[START Passage provided]

BILL NUMBER: SB 728 INTRODUCED
BILL TEXT
INTRODUCED BY Senator Morrell
(Coauthor: Senator Fuller)
FEBRUARY 27, 2015
An act to amend Section 399.15 of the Public Utilities Code,
relating to energy.
LEGISLATIVE COUNSEL'S DIGEST
SB 728, as introduced, Morrell. California Renewables Portfolio
Standard Program.
Under existing law, the Public Utilities Commission has regulatory
authority over public utilities, including electrical corporations,
as defined. The Public Utilities Act imposes various duties and
responsibilities on the commission with respect to the purchase of
electricity and requires the commission to review and adopt a
procurement plan and a renewable energy procurement plan for each
electrical corporation pursuant to the California Renewables
Portfolio Standard Program (RPS program). The RPS program requires
the commission to establish a renewables portfolio standard requiring
all retail sellers, as defined, to procure a minimum quantity of
electricity products from eligible renewable energy resources, as
defined, at specified percentages of the total kilowatthours sold to
their retail end-customers during specified compliance periods.

[END Passage provided]

**Aim of the task:** Repeat the SB 728 bill text word for word, starting at "BILL NUMBER: SB" and ending at "relating to energy.".

[START Excerpted data]

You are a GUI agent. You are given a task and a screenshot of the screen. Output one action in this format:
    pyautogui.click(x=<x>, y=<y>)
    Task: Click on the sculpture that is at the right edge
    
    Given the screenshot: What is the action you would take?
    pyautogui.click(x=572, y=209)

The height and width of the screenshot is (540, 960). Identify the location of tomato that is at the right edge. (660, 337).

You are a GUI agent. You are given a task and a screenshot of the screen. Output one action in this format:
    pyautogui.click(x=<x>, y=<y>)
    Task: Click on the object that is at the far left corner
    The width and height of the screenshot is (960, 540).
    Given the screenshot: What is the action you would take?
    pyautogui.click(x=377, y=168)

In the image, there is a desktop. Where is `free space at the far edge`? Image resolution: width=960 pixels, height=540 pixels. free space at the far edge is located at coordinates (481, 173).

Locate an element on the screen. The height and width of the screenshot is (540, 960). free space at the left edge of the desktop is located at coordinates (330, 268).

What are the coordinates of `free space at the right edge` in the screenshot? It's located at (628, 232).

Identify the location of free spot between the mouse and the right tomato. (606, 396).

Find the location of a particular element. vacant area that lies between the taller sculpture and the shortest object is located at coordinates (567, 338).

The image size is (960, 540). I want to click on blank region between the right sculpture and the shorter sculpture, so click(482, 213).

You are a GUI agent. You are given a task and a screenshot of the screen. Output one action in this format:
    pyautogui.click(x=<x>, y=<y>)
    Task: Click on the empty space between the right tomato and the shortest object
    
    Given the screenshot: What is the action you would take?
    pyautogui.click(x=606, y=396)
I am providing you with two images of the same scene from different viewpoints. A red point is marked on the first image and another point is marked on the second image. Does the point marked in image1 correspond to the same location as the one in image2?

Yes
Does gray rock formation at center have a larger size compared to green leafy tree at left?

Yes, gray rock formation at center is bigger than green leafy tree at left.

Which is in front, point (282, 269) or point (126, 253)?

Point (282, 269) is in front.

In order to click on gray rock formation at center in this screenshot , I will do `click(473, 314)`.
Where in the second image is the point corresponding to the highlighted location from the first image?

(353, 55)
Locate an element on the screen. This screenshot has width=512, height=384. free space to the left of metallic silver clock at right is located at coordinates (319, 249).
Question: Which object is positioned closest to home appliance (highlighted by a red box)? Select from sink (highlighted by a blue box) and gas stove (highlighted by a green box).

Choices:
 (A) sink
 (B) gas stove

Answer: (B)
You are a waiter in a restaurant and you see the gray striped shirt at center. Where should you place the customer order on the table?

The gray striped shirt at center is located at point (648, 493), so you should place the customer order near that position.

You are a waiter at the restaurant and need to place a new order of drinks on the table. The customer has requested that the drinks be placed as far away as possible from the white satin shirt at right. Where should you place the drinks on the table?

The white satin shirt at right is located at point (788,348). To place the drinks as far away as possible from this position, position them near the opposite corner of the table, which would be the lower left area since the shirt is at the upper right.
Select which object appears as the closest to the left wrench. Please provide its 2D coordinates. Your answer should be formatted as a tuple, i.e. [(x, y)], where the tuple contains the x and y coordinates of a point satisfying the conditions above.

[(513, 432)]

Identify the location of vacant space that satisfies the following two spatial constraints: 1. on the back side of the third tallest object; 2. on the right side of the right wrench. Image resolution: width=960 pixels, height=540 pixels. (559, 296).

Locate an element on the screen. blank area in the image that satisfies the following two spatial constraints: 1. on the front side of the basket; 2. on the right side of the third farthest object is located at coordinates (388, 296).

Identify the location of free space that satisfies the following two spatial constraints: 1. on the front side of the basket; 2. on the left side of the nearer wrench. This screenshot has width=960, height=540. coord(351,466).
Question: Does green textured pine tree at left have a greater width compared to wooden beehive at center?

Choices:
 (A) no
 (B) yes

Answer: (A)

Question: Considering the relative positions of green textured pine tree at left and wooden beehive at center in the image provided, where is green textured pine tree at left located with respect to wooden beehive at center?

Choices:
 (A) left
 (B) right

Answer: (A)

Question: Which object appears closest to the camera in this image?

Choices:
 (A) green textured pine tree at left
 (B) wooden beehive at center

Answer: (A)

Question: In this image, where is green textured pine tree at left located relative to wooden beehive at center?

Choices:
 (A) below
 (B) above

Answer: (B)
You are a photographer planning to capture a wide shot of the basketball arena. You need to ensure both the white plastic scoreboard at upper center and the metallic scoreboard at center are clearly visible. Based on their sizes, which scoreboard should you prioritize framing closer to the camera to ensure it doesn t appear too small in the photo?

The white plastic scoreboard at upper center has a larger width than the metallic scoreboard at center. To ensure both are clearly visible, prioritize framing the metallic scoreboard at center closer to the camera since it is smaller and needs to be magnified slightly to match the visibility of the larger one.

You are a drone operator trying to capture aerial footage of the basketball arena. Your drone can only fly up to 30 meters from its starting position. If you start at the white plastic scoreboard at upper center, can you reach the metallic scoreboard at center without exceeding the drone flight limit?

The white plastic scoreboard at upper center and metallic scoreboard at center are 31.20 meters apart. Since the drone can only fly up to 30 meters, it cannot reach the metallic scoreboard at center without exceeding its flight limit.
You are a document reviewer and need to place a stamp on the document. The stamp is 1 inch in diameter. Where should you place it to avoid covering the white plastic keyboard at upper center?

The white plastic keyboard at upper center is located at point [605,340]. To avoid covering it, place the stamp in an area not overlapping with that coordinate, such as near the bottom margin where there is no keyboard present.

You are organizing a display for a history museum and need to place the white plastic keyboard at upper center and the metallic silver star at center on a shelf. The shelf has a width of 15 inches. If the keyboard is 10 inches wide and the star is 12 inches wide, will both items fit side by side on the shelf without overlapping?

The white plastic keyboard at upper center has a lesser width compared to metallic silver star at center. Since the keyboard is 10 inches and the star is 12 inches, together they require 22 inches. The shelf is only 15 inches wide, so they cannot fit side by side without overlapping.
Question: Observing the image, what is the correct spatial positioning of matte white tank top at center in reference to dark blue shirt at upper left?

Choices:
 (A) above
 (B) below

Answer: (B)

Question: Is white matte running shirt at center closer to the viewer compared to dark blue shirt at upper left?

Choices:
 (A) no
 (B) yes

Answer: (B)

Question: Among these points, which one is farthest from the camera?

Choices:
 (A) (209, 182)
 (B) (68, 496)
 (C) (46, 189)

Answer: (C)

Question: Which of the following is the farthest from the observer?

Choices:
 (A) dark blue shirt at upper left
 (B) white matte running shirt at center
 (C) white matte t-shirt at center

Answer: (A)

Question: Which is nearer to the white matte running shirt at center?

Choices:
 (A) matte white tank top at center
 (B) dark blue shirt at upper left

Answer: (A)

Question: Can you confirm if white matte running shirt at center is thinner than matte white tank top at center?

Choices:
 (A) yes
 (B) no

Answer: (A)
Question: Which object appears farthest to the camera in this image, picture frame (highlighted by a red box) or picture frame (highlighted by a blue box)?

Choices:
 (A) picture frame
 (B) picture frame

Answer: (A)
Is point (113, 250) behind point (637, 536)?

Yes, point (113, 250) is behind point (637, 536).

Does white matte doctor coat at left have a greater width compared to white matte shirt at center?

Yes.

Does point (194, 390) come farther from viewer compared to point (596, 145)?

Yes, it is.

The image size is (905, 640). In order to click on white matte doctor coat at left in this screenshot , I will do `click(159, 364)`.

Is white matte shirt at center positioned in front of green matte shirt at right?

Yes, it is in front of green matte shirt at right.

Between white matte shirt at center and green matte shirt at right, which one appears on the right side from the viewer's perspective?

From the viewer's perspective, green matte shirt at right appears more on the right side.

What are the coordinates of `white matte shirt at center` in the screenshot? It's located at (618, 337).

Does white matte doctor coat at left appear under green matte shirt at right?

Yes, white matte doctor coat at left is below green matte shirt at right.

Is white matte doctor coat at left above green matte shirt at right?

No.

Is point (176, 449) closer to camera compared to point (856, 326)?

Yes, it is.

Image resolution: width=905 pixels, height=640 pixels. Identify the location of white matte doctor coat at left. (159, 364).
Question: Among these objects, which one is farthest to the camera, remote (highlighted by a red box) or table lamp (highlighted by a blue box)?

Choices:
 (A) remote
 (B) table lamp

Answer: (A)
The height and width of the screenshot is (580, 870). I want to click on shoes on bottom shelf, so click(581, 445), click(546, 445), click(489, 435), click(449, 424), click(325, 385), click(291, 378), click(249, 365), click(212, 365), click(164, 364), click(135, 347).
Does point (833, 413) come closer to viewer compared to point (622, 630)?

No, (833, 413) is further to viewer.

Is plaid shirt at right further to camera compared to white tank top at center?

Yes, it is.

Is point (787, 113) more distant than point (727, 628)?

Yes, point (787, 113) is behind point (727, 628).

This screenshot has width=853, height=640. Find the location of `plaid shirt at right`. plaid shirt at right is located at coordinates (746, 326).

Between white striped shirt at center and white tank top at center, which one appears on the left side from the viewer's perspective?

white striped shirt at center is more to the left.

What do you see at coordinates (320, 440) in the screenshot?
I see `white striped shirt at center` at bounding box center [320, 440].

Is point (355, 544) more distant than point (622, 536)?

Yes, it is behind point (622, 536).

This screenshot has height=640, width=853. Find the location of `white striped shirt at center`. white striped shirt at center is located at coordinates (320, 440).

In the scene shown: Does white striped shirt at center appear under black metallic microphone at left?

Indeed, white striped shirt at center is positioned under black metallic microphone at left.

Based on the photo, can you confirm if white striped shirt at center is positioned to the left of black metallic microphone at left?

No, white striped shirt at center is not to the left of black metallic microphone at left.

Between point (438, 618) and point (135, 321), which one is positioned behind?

[END Excerpted data]

**Reply:**
BILL NUMBER: SB 728 INTRODUCED
BILL TEXT
INTRODUCED BY Senator Morrell
(Coauthor: Senator Fuller)
FEBRUARY 27, 2015
An act to amend Section 399.15 of the Public Utilities Code,
relating to energy.